◆ **Material to process**:
>>>

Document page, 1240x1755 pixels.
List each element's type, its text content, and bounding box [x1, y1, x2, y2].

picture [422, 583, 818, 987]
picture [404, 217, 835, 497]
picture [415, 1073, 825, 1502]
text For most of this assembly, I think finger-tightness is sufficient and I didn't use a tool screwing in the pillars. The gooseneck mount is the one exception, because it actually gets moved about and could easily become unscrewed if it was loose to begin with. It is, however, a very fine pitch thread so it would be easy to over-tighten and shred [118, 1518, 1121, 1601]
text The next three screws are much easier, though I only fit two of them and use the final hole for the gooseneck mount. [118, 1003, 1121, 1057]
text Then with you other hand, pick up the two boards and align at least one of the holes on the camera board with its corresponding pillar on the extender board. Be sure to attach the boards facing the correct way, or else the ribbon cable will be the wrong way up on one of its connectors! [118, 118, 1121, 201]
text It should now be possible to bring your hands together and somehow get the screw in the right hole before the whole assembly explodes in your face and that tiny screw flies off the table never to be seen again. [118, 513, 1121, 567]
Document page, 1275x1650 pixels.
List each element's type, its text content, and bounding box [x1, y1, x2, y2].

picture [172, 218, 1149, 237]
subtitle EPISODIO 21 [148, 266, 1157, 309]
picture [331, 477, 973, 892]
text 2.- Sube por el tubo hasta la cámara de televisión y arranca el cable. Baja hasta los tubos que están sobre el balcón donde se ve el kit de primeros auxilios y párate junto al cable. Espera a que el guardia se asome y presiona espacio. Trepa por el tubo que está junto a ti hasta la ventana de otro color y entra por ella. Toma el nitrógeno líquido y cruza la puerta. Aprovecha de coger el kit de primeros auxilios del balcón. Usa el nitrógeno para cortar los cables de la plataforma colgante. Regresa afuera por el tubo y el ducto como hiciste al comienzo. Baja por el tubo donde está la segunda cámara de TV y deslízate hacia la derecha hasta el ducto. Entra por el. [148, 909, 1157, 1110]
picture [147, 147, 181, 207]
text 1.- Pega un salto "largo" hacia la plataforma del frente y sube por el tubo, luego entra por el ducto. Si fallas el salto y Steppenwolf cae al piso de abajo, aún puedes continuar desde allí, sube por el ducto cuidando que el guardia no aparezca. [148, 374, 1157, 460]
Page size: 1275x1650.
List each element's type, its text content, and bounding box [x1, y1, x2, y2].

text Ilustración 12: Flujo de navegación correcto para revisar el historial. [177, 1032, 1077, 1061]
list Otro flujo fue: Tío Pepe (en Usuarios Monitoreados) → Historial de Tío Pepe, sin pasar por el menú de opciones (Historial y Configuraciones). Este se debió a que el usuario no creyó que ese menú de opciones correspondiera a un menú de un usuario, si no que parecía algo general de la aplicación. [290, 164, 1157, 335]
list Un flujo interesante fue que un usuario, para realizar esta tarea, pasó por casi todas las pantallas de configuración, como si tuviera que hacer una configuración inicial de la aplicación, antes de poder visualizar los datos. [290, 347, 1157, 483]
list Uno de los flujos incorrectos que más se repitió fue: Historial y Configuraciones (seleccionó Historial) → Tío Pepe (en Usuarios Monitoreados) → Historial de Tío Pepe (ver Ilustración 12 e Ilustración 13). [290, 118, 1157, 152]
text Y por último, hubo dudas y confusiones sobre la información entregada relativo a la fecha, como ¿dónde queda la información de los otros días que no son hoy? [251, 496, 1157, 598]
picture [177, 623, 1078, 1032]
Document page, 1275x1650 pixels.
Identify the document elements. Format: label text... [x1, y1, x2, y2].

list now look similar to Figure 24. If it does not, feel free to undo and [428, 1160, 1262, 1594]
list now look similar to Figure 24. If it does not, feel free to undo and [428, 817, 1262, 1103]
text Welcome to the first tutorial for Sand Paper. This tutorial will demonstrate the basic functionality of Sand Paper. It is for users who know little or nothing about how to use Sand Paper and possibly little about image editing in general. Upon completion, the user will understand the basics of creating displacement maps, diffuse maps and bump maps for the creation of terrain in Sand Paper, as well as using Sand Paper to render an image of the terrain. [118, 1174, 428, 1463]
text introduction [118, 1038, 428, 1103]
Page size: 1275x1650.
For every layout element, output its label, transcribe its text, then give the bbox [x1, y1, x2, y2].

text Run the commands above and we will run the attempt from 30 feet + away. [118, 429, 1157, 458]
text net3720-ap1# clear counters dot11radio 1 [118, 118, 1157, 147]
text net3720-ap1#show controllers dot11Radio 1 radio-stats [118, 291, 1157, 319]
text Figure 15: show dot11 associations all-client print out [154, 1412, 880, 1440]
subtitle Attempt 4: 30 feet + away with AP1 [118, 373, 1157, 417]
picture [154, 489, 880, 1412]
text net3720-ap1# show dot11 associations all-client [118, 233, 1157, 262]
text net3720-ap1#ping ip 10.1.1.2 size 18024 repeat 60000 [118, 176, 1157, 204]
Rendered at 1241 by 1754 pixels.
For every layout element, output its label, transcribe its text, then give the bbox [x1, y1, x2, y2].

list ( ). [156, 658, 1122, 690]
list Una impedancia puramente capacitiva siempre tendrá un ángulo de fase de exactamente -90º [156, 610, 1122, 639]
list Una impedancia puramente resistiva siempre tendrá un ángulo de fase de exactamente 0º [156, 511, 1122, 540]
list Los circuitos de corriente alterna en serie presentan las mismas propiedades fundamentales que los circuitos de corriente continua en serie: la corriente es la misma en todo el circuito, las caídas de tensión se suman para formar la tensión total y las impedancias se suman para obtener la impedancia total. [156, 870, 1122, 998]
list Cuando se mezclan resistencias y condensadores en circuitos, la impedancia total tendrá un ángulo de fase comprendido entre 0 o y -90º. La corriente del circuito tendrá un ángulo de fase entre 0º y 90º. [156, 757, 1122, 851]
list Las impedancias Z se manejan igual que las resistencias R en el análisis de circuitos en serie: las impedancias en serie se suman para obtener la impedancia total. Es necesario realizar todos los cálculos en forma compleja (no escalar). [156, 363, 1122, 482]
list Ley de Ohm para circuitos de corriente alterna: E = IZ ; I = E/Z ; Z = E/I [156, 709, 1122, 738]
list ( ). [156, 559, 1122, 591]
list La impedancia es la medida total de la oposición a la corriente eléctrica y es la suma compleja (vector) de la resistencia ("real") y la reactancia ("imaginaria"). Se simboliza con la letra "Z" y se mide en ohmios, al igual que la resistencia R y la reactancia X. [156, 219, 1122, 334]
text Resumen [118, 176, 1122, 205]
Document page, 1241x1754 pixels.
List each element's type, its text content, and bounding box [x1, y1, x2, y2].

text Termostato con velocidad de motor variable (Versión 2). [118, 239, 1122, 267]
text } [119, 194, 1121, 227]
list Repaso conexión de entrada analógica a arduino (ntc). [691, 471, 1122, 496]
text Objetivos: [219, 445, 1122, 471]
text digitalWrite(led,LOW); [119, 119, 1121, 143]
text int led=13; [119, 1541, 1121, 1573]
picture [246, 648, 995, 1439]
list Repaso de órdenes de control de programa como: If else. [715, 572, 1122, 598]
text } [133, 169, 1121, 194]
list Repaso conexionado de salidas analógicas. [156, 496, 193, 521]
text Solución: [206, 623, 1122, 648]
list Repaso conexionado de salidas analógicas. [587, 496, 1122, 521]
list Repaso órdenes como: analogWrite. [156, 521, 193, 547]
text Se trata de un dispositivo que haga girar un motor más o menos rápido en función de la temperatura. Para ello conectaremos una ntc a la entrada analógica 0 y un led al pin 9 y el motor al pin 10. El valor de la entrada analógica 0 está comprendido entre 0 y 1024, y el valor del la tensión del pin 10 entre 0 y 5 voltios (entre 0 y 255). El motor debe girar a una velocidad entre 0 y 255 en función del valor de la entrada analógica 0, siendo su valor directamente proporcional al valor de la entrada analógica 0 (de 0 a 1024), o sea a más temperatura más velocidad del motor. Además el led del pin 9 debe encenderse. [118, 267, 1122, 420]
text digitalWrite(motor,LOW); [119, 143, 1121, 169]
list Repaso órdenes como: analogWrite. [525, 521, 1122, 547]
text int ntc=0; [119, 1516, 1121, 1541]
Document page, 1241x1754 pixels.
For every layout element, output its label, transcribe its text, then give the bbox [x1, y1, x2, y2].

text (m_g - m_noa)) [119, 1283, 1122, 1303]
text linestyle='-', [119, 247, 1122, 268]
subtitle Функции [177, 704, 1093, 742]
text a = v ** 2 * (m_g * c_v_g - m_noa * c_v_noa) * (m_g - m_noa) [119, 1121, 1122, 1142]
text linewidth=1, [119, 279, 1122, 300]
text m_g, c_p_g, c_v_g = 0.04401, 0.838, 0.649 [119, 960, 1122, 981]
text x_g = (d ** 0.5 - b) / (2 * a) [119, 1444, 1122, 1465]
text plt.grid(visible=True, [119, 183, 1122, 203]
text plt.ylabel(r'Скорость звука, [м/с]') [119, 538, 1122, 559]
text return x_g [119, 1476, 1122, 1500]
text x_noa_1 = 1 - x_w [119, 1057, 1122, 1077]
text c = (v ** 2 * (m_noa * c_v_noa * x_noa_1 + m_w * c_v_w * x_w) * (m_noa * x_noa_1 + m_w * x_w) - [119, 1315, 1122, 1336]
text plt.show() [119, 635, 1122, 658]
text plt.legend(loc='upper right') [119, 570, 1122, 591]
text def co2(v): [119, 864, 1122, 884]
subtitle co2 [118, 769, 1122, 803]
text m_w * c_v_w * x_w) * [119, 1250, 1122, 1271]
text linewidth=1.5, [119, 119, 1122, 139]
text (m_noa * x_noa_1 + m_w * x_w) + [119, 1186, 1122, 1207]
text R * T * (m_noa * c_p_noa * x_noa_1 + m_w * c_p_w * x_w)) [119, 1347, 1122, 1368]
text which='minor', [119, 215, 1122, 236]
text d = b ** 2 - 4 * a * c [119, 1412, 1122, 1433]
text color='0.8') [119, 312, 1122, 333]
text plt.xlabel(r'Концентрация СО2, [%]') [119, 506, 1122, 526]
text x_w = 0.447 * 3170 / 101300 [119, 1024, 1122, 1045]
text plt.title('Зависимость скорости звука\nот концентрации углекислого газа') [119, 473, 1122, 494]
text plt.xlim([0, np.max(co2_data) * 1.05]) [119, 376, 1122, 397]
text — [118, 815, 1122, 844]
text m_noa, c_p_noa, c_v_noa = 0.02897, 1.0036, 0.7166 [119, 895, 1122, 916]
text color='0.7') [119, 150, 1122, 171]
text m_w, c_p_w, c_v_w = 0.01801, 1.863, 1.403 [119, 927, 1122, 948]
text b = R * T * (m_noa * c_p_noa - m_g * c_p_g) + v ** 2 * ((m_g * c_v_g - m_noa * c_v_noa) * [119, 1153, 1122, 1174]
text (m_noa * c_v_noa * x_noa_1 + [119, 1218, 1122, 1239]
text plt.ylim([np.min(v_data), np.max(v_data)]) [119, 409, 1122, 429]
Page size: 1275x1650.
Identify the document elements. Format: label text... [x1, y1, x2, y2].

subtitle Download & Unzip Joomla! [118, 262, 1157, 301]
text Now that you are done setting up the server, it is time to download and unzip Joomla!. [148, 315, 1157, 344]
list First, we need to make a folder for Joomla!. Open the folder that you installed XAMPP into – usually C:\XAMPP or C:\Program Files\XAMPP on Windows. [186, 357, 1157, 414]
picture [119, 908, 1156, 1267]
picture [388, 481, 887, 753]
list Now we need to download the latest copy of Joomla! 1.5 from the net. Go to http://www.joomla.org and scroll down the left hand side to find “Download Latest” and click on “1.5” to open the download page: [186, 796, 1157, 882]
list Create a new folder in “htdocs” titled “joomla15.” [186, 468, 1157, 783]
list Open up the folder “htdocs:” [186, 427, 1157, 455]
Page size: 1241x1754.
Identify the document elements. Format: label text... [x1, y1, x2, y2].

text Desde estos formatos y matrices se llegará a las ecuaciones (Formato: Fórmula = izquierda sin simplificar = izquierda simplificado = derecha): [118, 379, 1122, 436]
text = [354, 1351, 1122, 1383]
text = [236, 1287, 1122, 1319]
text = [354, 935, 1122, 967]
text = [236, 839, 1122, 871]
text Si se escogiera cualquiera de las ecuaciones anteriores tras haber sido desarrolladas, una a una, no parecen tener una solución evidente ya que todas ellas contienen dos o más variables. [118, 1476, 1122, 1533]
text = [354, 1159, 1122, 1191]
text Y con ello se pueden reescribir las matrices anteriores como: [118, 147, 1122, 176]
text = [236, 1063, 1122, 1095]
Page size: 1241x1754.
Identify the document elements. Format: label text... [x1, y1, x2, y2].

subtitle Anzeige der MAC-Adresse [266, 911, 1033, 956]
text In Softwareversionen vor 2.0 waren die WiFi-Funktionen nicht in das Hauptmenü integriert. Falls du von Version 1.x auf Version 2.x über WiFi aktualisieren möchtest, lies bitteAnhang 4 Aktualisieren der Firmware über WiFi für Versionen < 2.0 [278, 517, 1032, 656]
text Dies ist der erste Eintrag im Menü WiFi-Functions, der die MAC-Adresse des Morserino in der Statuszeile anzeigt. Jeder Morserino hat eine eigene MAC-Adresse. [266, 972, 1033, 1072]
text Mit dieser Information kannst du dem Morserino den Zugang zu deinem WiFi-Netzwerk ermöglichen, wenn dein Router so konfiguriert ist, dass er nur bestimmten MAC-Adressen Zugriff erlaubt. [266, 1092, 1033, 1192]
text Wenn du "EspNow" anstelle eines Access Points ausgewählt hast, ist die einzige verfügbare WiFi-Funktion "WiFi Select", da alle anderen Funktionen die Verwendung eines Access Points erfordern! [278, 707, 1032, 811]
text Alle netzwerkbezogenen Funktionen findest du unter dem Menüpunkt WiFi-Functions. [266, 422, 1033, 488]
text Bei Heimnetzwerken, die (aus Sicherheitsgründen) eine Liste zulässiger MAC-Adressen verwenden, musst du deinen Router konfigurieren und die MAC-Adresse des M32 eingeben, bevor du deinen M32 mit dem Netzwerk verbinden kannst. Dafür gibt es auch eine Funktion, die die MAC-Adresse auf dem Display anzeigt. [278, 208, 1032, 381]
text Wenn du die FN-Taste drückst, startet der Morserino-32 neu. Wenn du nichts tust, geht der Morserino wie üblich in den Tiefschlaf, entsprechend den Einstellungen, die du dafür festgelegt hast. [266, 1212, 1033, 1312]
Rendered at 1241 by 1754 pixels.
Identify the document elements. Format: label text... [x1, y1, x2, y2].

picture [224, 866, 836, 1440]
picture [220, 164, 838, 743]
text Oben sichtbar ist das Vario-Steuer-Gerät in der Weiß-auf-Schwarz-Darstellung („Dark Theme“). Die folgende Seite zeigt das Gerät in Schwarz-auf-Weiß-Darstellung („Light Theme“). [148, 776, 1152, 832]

<<<

◆ **Given instruction**: Pull out the lines of the material word for word, beginning at the line that has "text (m_g - m_noa)) [119, 1283, 1122, 1303]" and stopping after the line that has "text linewidth=1.5, [119, 119, 1122, 139]".

◆ **Solution to the problem**:
text (m_g - m_noa)) [119, 1283, 1122, 1303]
text linestyle='-', [119, 247, 1122, 268]
subtitle Функции [177, 704, 1093, 742]
text a = v ** 2 * (m_g * c_v_g - m_noa * c_v_noa) * (m_g - m_noa) [119, 1121, 1122, 1142]
text linewidth=1, [119, 279, 1122, 300]
text m_g, c_p_g, c_v_g = 0.04401, 0.838, 0.649 [119, 960, 1122, 981]
text x_g = (d ** 0.5 - b) / (2 * a) [119, 1444, 1122, 1465]
text plt.grid(visible=True, [119, 183, 1122, 203]
text plt.ylabel(r'Скорость звука, [м/с]') [119, 538, 1122, 559]
text return x_g [119, 1476, 1122, 1500]
text x_noa_1 = 1 - x_w [119, 1057, 1122, 1077]
text c = (v ** 2 * (m_noa * c_v_noa * x_noa_1 + m_w * c_v_w * x_w) * (m_noa * x_noa_1 + m_w * x_w) - [119, 1315, 1122, 1336]
text plt.show() [119, 635, 1122, 658]
text plt.legend(loc='upper right') [119, 570, 1122, 591]
text def co2(v): [119, 864, 1122, 884]
subtitle co2 [118, 769, 1122, 803]
text m_w * c_v_w * x_w) * [119, 1250, 1122, 1271]
text linewidth=1.5, [119, 119, 1122, 139]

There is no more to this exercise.